There are some great questions at the end of your posts and it’s a bit of a shame you haven’t had much uptake on them. It would be a lot of work to do many of these (which is why they’re good questions!), but I’ll have a go at your ‘slipping through the cracks’ question and do a worked example. Mine is also to do with making appointments.
I thought I did have a good system. I set a lot of Google Calendar email reminders and normally turn up to things with no problems. But actually I screwed up unusually badly twice last year and didn’t do much about it other than think ‘oops that was stupid’.
One was solvable in the end with a mad dash to the train station, but was stressful and annoying. The other one I travelled for three hours to meet up with friends on the wrong day… not my finest moment.
I notice that both of these were made informally on messaging/social media, and the problem was that they never even made it into a calendar in the first place. So I need to make sure everything ends up in the same system, rather than assuming a facebook event reminder or friends talking about it will be enough.
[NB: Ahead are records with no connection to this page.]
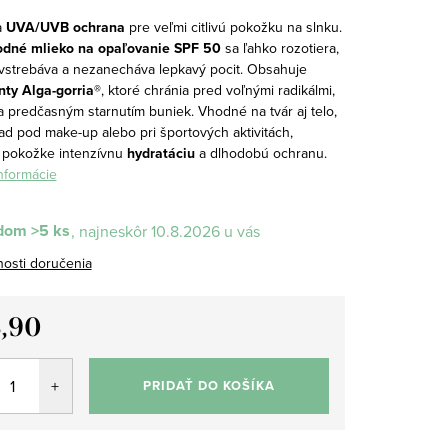
a
UVA/UVB ochrana
pre veľmi citlivú pokožku na slnku.
rodné mlieko na opaľovanie SPF 50
sa ľahko rozotiera,
 vstrebáva a nezanecháva lepkavý pocit. Obsahuje
nty Alga-gorria®
, ktoré chránia pred voľnými radikálmi,
a predčasným starnutím buniek. Vhodné na tvár aj telo,
ad pod make-up alebo pri športových aktivitách,
 pokožke intenzívnu
hydratáciu
a dlhodobú ochranu.
informácie
dom
>5 ks
10.8.2026
osti doručenia
,90
tková
PRIDAŤ DO KOŠÍKA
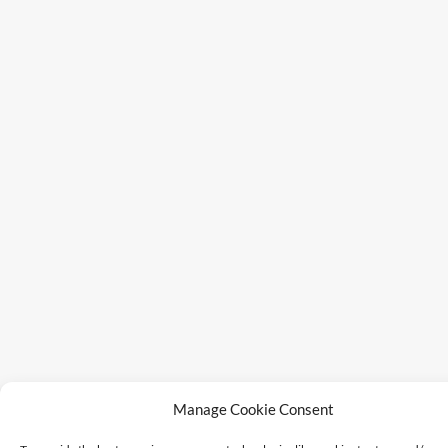
Manage Cookie Consent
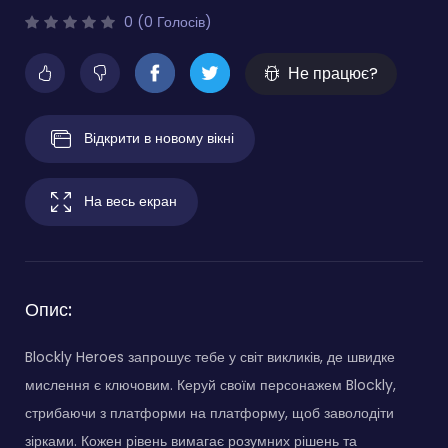
0 (0 Голосів)
Не працює?
Відкрити в новому вікні
На весь екран
Опис:
Blockly Heroes запрошує тебе у світ викликів, де швидке
мислення є ключовим. Керуй своїм персонажем Blockly,
стрибаючи з платформи на платформу, щоб заволодіти
зірками. Кожен рівень вимагає розумних рішень та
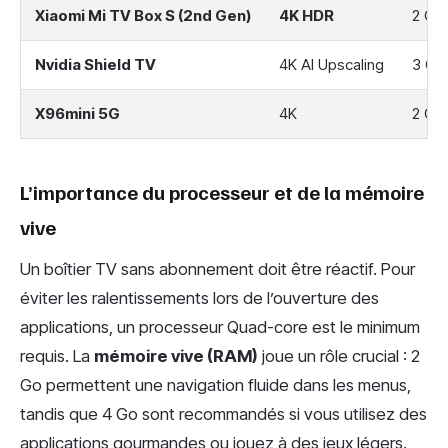
Xiaomi Mi TV Box S (2nd Gen)
4K HDR
2 Go
Nvidia Shield TV
4K AI Upscaling
3 Go
X96mini 5G
4K
2 Go
L’importance du processeur et de la mémoire
vive
Un boîtier TV sans abonnement doit être réactif. Pour
éviter les ralentissements lors de l’ouverture des
applications, un processeur Quad-core est le minimum
requis. La
mémoire vive (RAM)
joue un rôle crucial : 2
Go permettent une navigation fluide dans les menus,
tandis que 4 Go sont recommandés si vous utilisez des
applications gourmandes ou jouez à des jeux légers.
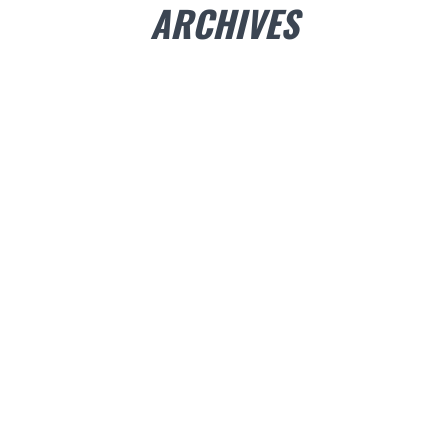
ARCHIVES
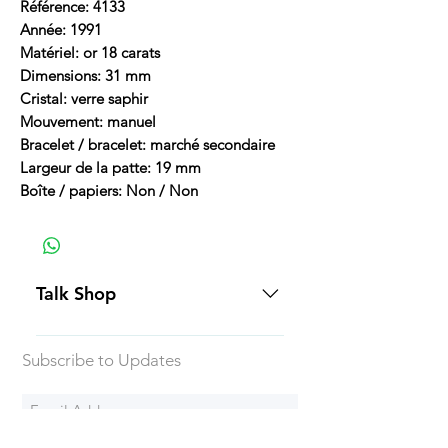
Référence: 4133
Année: 1991
Matériel: or 18 carats
Dimensions: 31 mm
Cristal: verre saphir
Mouvement: manuel
Bracelet / bracelet: marché secondaire
Largeur de la patte: 19 mm
Boîte / papiers: Non / Non
Talk Shop
All our prices are displayed in USD
Subscribe to Updates
Each individual piece comes with a
5-day inspection period. All of our
watches include Priority Shipping
in Canada and USA. Worldwide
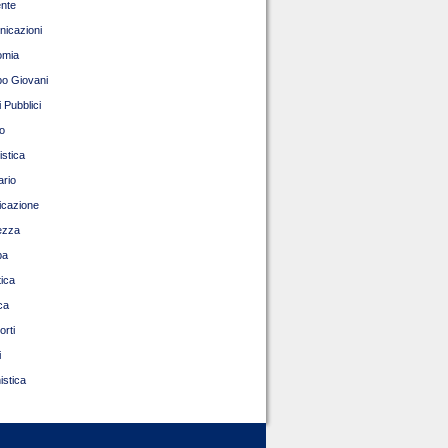
nte
icazioni
omia
o Giovani
 Pubblici
o
istica
ario
ficazione
ezza
pa
tica
ca
orti
i
istica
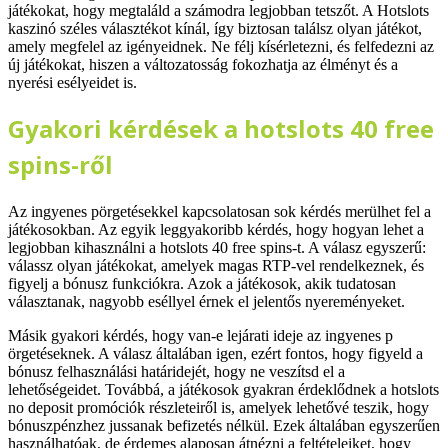
játékokat, hogy megtaláld a számodra legjobban tetszőt. A Hotslots
kaszinó széles választékot kínál, így biztosan találsz olyan játékot,
amely megfelel az igényeidnek. Ne félj kísérletezni, és felfedezni az
új játékokat, hiszen a változatosság fokozhatja az élményt és a
nyerési esélyeidet is.
Gyakori kérdések a hotslots 40 free
spins-ről
Az ingyenes pörgetésekkel kapcsolatosan sok kérdés merülhet fel a
játékosokban. Az egyik leggyakoribb kérdés, hogy hogyan lehet a
legjobban kihasználni a hotslots 40 free spins-t. A válasz egyszerű:
válassz olyan játékokat, amelyek magas RTP-vel rendelkeznek, és
figyelj a bónusz funkciókra. Azok a játékosok, akik tudatosan
választanak, nagyobb eséllyel érnek el jelentős nyereményeket.
Másik gyakori kérdés, hogy van-e lejárati ideje az ingyenes p
örgetéseknek. A válasz általában igen, ezért fontos, hogy figyeld a
bónusz felhasználási határidejét, hogy ne veszítsd el a
lehetőségeidet. Továbbá, a játékosok gyakran érdeklődnek a hotslots
no deposit promóciók részleteiről is, amelyek lehetővé teszik, hogy
bónuszpénzhez jussanak befizetés nélkül. Ezek általában egyszerűen
használhatóak, de érdemes alaposan átnézni a feltételeiket, hogy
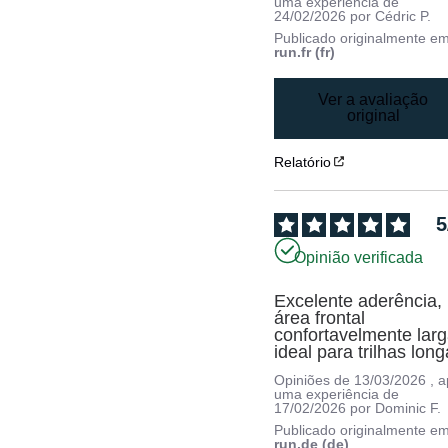
uma experiência de
24/02/2026
por
Cédric P.
Publicado originalmente e
run.fr (fr)
Ver a avaliação
original
Relatório
5
Opinião verificada
Excelente aderência, 
área frontal 
confortavelmente larga
ideal para trilhas long
Opiniões de
13/03/2026
, 
uma experiência de
17/02/2026
por
Dominic F.
Publicado originalmente e
run.de (de)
(I’m sure this is very obvious to more organised people, but this really isn’t something that comes naturally for me.)
It’s interesting that the problem is specifically with informal social events. A dentist appointment or work meeting has a kind of serious-business aura where I know it has to go in a system, so I just do that.
To fix this, I’ll have to make sure that arranging an event informally automatically makes me think of putting it on my calendar. I haven’t worked on this much yet, but as a first step I checked to see if this applies to anything coming up, and I did find one upcoming event that was on facebook but not my calendar and added it.
I also do the ‘saying stuff in my head’ thing a lot and it is definitely a useful form of writing practice—my main one, in fact, as I’m relatively new to actually writing things down frequently.
I find it’s mainly good for practice at the sentence/paragraph level, though, at least at my level of discipline. I tend to end up with fragments that sound good locally, but drift around pretty aimlessly at the global level. Trying to write something down makes me notice that. It’s helped me realise that I have a lot to to work on when it comes to focus and structure.